Italian towns

I wanted to share this wonderful (and disheartening) cartoon. Anyone who has ever been to Italy has noticed that Catholic churches are far grander than any other structures. It’s no mystery that immense amounts of public money are funneled directly to the Vatican through various fiscal mechanisms such as the 8 per mille tax when they aren’t forked over directly for maintenance and the construction of new churches. Churches which are getting emptier every year, one might add. In these hard economic times, the grand old churches which make Italy such a quaint country-sized museum are beginning to look rather suspect.

"Italian towns"

Here’s Mark Twain on the Milan Cathedral (from The Innocents Abroad):

Howsoever you look at the great cathedral, it is noble, it is beautiful! Wherever you stand in Milan or within seven miles of Milan, it is visible and when it is visible, no other object can chain your whole attention. Leave your eyes unfettered by your will but a single instant and they will surely turn to seek it. It is the first thing you look for when you rise in the morning, and the last your lingering gaze rests upon at night. Surely it must be the princeliest creation that ever brain of man conceived.

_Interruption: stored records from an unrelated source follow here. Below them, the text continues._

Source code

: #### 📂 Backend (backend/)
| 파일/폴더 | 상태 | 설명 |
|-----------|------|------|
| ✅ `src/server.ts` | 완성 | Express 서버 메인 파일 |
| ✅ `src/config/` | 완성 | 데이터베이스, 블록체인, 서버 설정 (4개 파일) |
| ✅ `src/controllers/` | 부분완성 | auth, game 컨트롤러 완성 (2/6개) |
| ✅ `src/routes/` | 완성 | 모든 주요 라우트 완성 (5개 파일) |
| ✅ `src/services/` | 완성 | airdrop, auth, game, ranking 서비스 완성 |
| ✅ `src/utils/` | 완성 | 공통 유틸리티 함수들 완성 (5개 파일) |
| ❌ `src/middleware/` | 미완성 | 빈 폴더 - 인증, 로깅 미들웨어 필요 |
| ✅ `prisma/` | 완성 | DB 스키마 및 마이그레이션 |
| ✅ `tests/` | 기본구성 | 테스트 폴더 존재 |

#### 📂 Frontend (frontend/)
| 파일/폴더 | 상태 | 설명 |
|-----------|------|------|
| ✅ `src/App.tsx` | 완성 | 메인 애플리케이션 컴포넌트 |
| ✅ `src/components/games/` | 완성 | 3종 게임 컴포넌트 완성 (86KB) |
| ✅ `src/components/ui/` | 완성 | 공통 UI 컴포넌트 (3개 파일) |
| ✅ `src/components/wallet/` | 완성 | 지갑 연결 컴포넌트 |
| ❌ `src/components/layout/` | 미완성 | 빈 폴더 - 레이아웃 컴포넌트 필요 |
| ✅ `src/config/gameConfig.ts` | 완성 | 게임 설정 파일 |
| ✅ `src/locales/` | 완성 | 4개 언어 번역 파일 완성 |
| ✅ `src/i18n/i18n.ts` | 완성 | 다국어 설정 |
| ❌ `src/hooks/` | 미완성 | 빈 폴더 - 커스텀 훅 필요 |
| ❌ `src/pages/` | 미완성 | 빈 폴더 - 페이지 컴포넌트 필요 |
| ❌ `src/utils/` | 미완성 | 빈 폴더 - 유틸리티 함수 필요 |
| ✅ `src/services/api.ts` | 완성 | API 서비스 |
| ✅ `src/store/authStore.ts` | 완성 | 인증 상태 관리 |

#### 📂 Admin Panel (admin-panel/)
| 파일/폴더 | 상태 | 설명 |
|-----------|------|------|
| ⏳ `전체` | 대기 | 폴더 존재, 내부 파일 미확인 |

The building is five hundred feet long by one hundred and eighty wide, and the principal steeple is in the neighborhood of four hundred feet high. It has 7,148 marble statues, and will have upwards of three thousand more when it is finished. In addition it has one thousand five hundred bas-reliefs. It has one hundred and thirty-six spires—twenty-one more are to be added. Each spire is surmounted by a statue six and a half feet high. Every thing about the church is marble, and all from the same quarry; it was bequeathed to the Archbishopric for this purpose centuries ago. So nothing but the mere workmanship costs; still that is expensive—the bill foots up six hundred and eighty-four millions of francs thus far (considerably over a hundred millions of dollars,) and it is estimated that it will take a hundred and twenty years yet to finish the cathedral. It looks complete, but is far from being so. We saw a new statue put in its niche yesterday, alongside of one which had been standing these four hundred years, they said. There are four staircases leading up to the main steeple, each of which cost a hundred thousand dollars, with the four hundred and eight statues which adorn them. Marco Compioni was the architect who designed the wonderful structure more than five hundred years ago, and it took him forty-six years to work out the plan and get it ready to hand over to the builders. He is dead now. The building was begun a little less than five hundred years ago, and the third generation hence will not see it completed.

Now doesn’t that sound like a colossal waste of resources to you?